1. Create a `dict` that defines the `pandas` column type
2. Read the file in using a `pd.read_csv`.
3. Clean up all the column labels.
    
**Be sure to write clean code!**


## Problem 2
    
Now define an `sqlalchemy` table for these data using `pandas` `to_sql` dataframe method.  You can use the `sqlalchemy.String` and `sqlalchemy.Boolean` columns type, which are [documented here](https://docs.sqlalchemy.org/en/latest/core/type_basics.html)

## Problem 3
    
Now you need to make a new `engine`, `inspect` your database, and make a `session` to query the database.

## Problem 4
    
Perform `sqlalchemy` queries to answer each of the following questions.

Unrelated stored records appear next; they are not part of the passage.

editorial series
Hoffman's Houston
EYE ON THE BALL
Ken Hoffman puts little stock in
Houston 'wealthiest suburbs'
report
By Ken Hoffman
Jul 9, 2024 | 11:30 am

1. How many heroes have both Super Strength and Super Speed?
2. How many heroes have names that start with the word *Black*
3. Are heroes with Agility more likely to have Stealth?
4. What fraction of all heroes that can fly also have Super Strength?
5. Consider heroes that have names that contain `"girl"`, `"boy"`, `"woman"`, or `"man"`.  Compute the following ratio

$$\frac{N(\text{boy or man})}{N(\text{girl or woman}}$$

**Hint:** You will need to use some combination of `where`, `group_by`, and `count` for each part.

## Problem 5

Tell me another cool fact about the super powers.